Diversi studi di revisione sistematica nel campo della psicologia cognitiva e delle neuroscienze stanno confermando questa tendenza. Essi mettono in luce come la sostituzione dell’impegno cognitivo con l’assistenza dell’IA possa portare a un calo nella ritenzione delle informazioni e a un’elaborazione meno profonda. È un po’ come se il nostro cervello, fidandosi di avere un “magazziniere” sempre pronto a recuperare i dati, smettesse di organizzare i propri scaffali interni.
Creatività e pensiero divergente
La scrittura di saggi “senz’anima” e privi di personalità, come descritto dagli insegnanti coinvolti nello studio, solleva interrogativi cruciali sulla creatività. Sebbene l’IA sia in grado di generare contenuti tecnicamente impeccabili, spesso manca quella scintilla di originalità, quella sfumatura personale che rende un testo davvero significativo. Questo fenomeno si estende oltre la scrittura.

La ricerca sta esaminando come l’IA possa influire sul pensiero divergente, ovvero la nostra capacità di generare idee molteplici e originali per risolvere un problema. Se da un lato l’IA può agire come uno strumento di brainstorming iniziale, fornendo spunti e suggerimenti, dall’altro c’è il rischio che la sua presenza costante possa portare a una convergenza delle idee. Quando ci si affida troppo all’IA per la generazione di concetti, si potrebbe finire per produrre lavori che, pur essendo corretti, mancano di vera innovazione e autenticità, conformandosi agli stili e ai modelli prevalenti nell’IA stessa.
L’IA nell’educazione
I risultati di queste ricerche sollevano questioni urgenti, in particolare per il mondo dell’educazione.
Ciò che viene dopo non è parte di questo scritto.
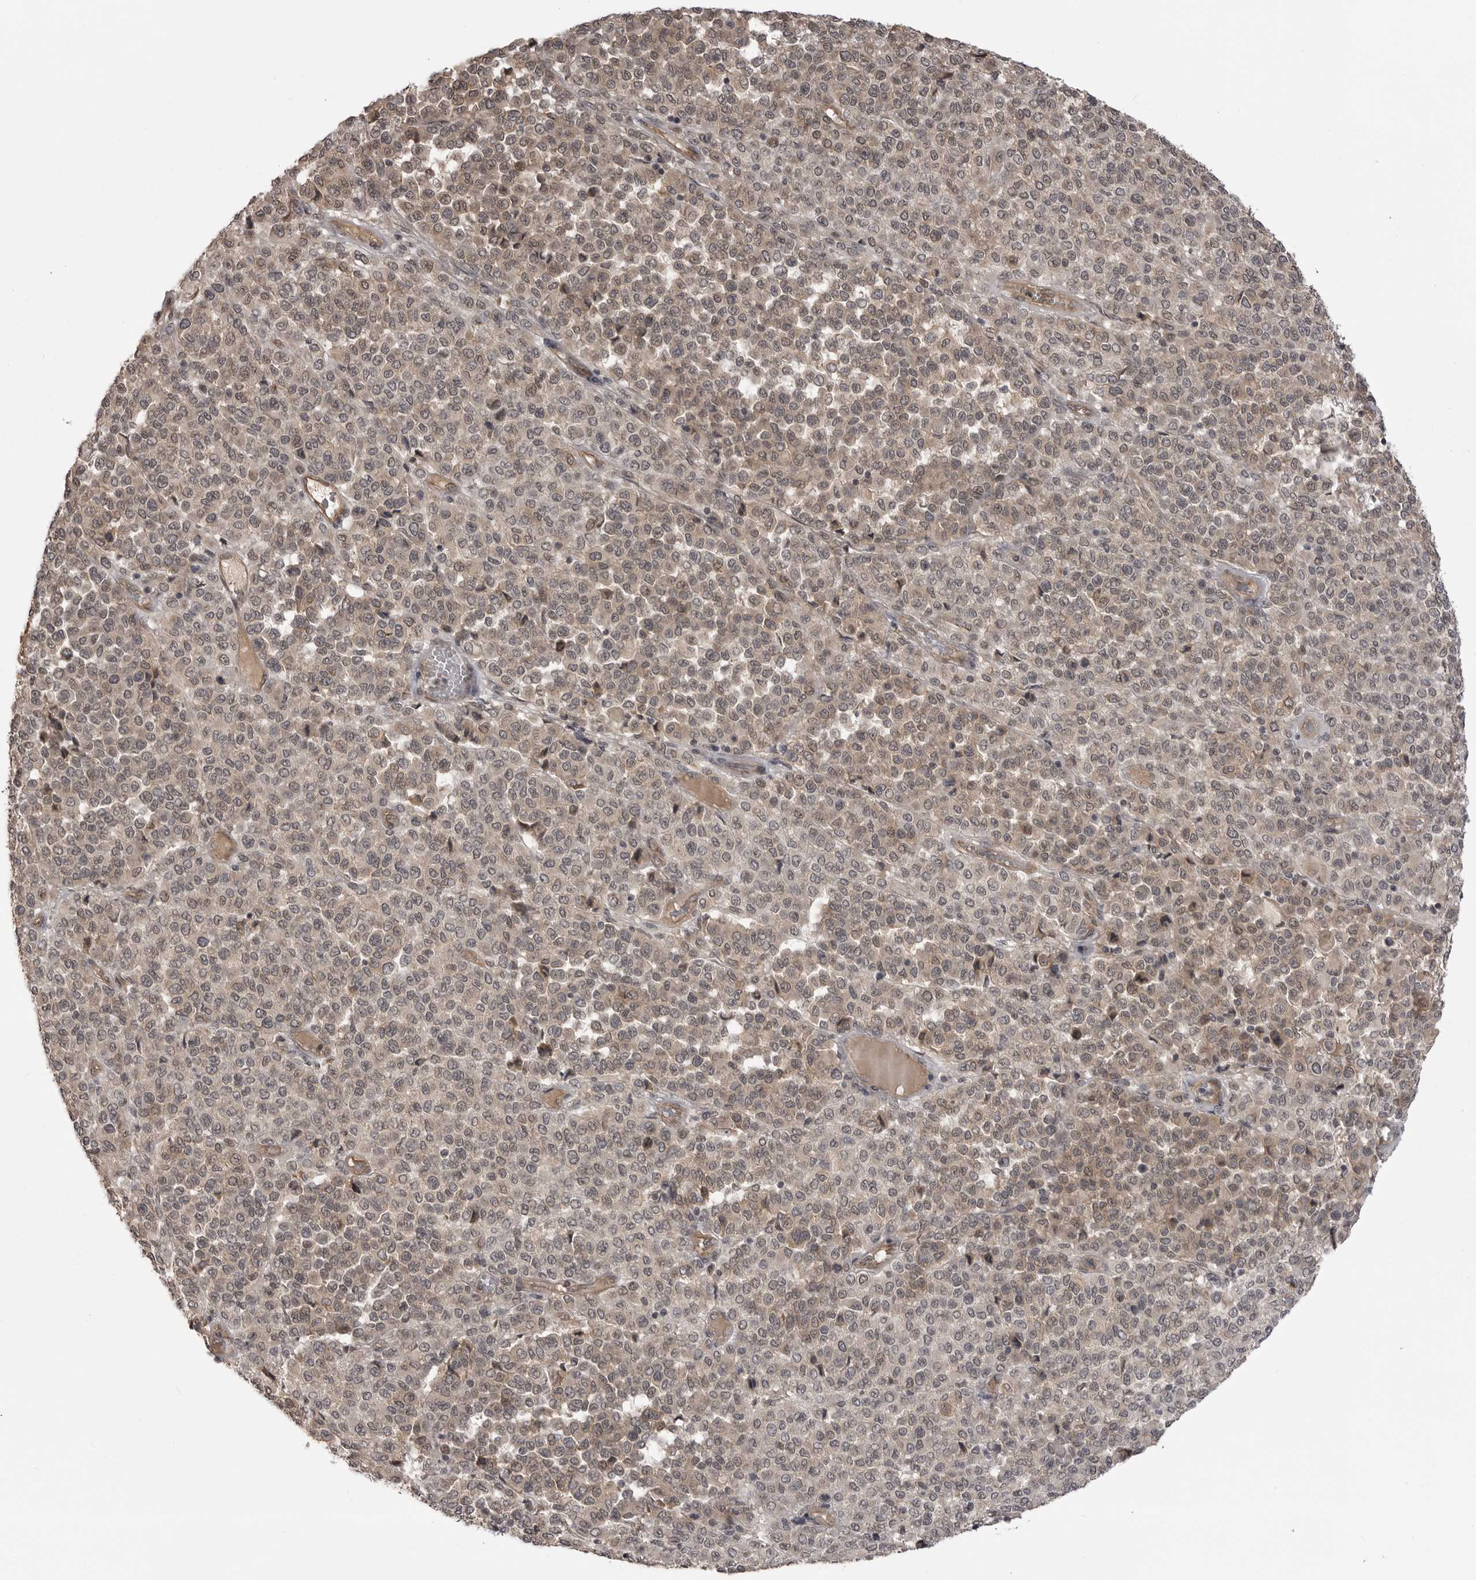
{"staining": {"intensity": "weak", "quantity": "<25%", "location": "cytoplasmic/membranous"}, "tissue": "melanoma", "cell_type": "Tumor cells", "image_type": "cancer", "snomed": [{"axis": "morphology", "description": "Malignant melanoma, Metastatic site"}, {"axis": "topography", "description": "Pancreas"}], "caption": "The micrograph exhibits no significant staining in tumor cells of malignant melanoma (metastatic site).", "gene": "SORBS1", "patient": {"sex": "female", "age": 30}}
Molti governi stanno valutando come integrare le tecnologie emergenti nelle aule, ma il dibattito è acceso. È fondamentale che gli studenti acquisiscano le competenze tecniche per navigare nel mondo sempre più digitale, ma questo entusiasmo deve essere bilanciato da una visione più cauta.

Se gli studenti si abituano a delegare all’IA compiti che richiedono un’intensa attività cerebrale, come l’analisi critica o la sintesi complessa, potrebbero non sviluppare appieno le proprie capacità essenziali. Diversi documenti di analisi di policy avvertono del rischio che l’IA diventi uno strumento per aggirare lo sforzo di apprendimento, piuttosto che potenziarlo. Inoltre, l’impatto si estende anche al mondo professionale, dove si teme che l’automazione possa portare a una diminuzione della “conoscenza tacita” (quella esperienza pratica e intuitiva che spesso è la base della vera expertise).
L’IA come strumento, non come sostituto
La ricerca è ancora in fase iniziale e molti studi sono in pre-stampa o in attesa di revisione paritaria. Tuttavia, la tendenza è chiara: dobbiamo imparare a interagire con l’IA in modo consapevole e strategico. L’obiettivo non è demonizzare l’IA, ma comprendere i suoi limiti e i suoi potenziali “costi cognitivi”.
L’IA può essere un incredibile amplificatore delle nostre capacità, se usata con discernimento. La vera sfida sarà insegnare alle nuove generazioni non solo come usare questi potenti strumenti, ma anche quando non usarli, come valutarne criticamente l’output e come mantenere il controllo del proprio pensiero. Così potremo sfruttare appieno il potenziale dell’intelligenza artificiale senza compromettere menti brillanti e creative.